## TO DO
Output all records exactly.

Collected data
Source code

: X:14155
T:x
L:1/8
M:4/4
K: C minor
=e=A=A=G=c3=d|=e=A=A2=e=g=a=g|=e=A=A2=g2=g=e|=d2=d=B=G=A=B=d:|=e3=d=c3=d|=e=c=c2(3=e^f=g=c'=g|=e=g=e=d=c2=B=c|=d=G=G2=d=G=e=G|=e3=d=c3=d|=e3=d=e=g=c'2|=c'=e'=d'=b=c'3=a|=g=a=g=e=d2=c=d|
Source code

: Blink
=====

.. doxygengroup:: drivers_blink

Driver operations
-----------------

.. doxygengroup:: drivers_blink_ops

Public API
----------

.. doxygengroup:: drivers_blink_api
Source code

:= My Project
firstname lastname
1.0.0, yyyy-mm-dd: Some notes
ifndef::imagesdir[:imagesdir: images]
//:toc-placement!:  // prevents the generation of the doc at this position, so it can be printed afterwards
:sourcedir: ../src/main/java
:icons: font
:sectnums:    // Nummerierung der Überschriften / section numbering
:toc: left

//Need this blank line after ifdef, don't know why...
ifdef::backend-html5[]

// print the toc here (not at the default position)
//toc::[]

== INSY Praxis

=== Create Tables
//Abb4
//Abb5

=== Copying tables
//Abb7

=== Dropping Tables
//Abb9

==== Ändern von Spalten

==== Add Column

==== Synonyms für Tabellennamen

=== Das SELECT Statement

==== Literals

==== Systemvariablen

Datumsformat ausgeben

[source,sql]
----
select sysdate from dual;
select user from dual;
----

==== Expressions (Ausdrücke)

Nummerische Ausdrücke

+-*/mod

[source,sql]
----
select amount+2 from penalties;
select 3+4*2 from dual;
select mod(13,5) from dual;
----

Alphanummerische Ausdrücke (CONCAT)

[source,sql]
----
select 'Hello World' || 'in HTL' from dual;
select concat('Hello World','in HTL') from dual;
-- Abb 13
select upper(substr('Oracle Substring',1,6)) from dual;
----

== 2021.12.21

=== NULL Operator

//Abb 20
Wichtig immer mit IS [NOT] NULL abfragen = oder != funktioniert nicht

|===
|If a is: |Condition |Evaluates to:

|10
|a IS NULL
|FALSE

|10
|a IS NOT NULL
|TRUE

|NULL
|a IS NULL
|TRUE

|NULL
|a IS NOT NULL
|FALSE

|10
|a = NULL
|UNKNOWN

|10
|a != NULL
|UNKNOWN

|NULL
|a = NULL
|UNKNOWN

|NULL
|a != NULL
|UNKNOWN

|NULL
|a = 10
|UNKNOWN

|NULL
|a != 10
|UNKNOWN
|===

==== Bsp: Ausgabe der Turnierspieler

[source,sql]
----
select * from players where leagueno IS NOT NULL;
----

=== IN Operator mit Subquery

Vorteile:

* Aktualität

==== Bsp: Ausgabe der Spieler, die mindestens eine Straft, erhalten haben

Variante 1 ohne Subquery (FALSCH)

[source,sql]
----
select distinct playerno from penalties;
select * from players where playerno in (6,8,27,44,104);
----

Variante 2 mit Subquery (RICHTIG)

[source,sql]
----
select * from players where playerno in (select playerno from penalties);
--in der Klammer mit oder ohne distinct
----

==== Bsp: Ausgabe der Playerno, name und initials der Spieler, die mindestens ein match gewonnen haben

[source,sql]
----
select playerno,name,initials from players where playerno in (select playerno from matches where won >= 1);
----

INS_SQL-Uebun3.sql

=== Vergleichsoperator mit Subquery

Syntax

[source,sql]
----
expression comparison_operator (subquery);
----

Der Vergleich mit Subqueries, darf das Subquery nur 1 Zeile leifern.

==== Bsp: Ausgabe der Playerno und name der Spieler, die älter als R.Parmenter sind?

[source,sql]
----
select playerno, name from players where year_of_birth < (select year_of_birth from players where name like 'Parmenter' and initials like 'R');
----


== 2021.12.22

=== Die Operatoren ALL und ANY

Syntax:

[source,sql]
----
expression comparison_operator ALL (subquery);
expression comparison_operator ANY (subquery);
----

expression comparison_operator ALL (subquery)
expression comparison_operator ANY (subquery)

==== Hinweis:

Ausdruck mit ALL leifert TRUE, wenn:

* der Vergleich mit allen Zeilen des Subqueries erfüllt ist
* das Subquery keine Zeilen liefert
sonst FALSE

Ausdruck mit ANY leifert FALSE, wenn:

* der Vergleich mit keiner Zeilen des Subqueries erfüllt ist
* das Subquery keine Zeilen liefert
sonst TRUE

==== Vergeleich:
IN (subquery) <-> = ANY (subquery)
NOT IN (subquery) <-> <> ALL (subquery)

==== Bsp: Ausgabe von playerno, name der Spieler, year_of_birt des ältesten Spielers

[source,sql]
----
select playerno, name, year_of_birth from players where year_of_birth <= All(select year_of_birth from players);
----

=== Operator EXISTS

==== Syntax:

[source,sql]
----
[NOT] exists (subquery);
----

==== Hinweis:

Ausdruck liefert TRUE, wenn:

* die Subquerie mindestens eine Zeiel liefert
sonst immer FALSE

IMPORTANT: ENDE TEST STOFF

## RESPONSE BELOW
Source code

: X:14155
T:x
L:1/8
M:4/4
K: C minor
=e=A=A=G=c3=d|=e=A=A2=e=g=a=g|=e=A=A2=g2=g=e|=d2=d=B=G=A=B=d:|=e3=d=c3=d|=e=c=c2(3=e^f=g=c'=g|=e=g=e=d=c2=B=c|=d=G=G2=d=G=e=G|=e3=d=c3=d|=e3=d=e=g=c'2|=c'=e'=d'=b=c'3=a|=g=a=g=e=d2=c=d|
Source code

: Blink
=====

.. doxygengroup:: drivers_blink

Driver operations
-----------------

.. doxygengroup:: drivers_blink_ops

Public API
----------

.. doxygengroup:: drivers_blink_api
Source code

:= My Project
firstname lastname
1.0.0, yyyy-mm-dd: Some notes
ifndef::imagesdir[:imagesdir: images]
//:toc-placement!:  // prevents the generation of the doc at this position, so it can be printed afterwards
:sourcedir: ../src/main/java
:icons: font
:sectnums:    // Nummerierung der Überschriften / section numbering
:toc: left

//Need this blank line after ifdef, don't know why...
ifdef::backend-html5[]

// print the toc here (not at the default position)
//toc::[]

== INSY Praxis

=== Create Tables
//Abb4
//Abb5

=== Copying tables
//Abb7

=== Dropping Tables
//Abb9

==== Ändern von Spalten

==== Add Column

==== Synonyms für Tabellennamen

=== Das SELECT Statement

==== Literals

==== Systemvariablen

Datumsformat ausgeben

[source,sql]
----
select sysdate from dual;
select user from dual;
----

==== Expressions (Ausdrücke)

Nummerische Ausdrücke

+-*/mod

[source,sql]
----
select amount+2 from penalties;
select 3+4*2 from dual;
select mod(13,5) from dual;
----

Alphanummerische Ausdrücke (CONCAT)

[source,sql]
----
select 'Hello World' || 'in HTL' from dual;
select concat('Hello World','in HTL') from dual;
-- Abb 13
select upper(substr('Oracle Substring',1,6)) from dual;
----

== 2021.12.21

=== NULL Operator

//Abb 20
Wichtig immer mit IS [NOT] NULL abfragen = oder != funktioniert nicht

|===
|If a is: |Condition |Evaluates to:

|10
|a IS NULL
|FALSE

|10
|a IS NOT NULL
|TRUE

|NULL
|a IS NULL
|TRUE

|NULL
|a IS NOT NULL
|FALSE

|10
|a = NULL
|UNKNOWN

|10
|a != NULL
|UNKNOWN

|NULL
|a = NULL
|UNKNOWN

|NULL
|a != NULL
|UNKNOWN

|NULL
|a = 10
|UNKNOWN

|NULL
|a != 10
|UNKNOWN
|===

==== Bsp: Ausgabe der Turnierspieler

[source,sql]
----
select * from players where leagueno IS NOT NULL;
----

=== IN Operator mit Subquery

Vorteile:

* Aktualität

==== Bsp: Ausgabe der Spieler, die mindestens eine Straft, erhalten haben

Variante 1 ohne Subquery (FALSCH)

[source,sql]
----
select distinct playerno from penalties;
select * from players where playerno in (6,8,27,44,104);
----

Variante 2 mit Subquery (RICHTIG)

[source,sql]
----
select * from players where playerno in (select playerno from penalties);
--in der Klammer mit oder ohne distinct
----

==== Bsp: Ausgabe der Playerno, name und initials der Spieler, die mindestens ein match gewonnen haben

[source,sql]
----
select playerno,name,initials from players where playerno in (select playerno from matches where won >= 1);
----

INS_SQL-Uebun3.sql

=== Vergleichsoperator mit Subquery

Syntax

[source,sql]
----
expression comparison_operator (subquery);
----

Der Vergleich mit Subqueries, darf das Subquery nur 1 Zeile leifern.

==== Bsp: Ausgabe der Playerno und name der Spieler, die älter als R.Parmenter sind?

[source,sql]
----
select playerno, name from players where year_of_birth < (select year_of_birth from players where name like 'Parmenter' and initials like 'R');
----


== 2021.12.22

=== Die Operatoren ALL und ANY

Syntax:

[source,sql]
----
expression comparison_operator ALL (subquery);
expression comparison_operator ANY (subquery);
----

expression comparison_operator ALL (subquery)
expression comparison_operator ANY (subquery)

==== Hinweis:

Ausdruck mit ALL leifert TRUE, wenn:

* der Vergleich mit allen Zeilen des Subqueries erfüllt ist
* das Subquery keine Zeilen liefert
sonst FALSE

Ausdruck mit ANY leifert FALSE, wenn:

* der Vergleich mit keiner Zeilen des Subqueries erfüllt ist
* das Subquery keine Zeilen liefert
sonst TRUE

==== Vergeleich:
IN (subquery) <-> = ANY (subquery)
NOT IN (subquery) <-> <> ALL (subquery)

==== Bsp: Ausgabe von playerno, name der Spieler, year_of_birt des ältesten Spielers

[source,sql]
----
select playerno, name, year_of_birth from players where year_of_birth <= All(select year_of_birth from players);
----

=== Operator EXISTS

==== Syntax:

[source,sql]
----
[NOT] exists (subquery);
----

==== Hinweis:

Ausdruck liefert TRUE, wenn:

* die Subquerie mindestens eine Zeiel liefert
sonst immer FALSE

IMPORTANT: ENDE TEST STOFF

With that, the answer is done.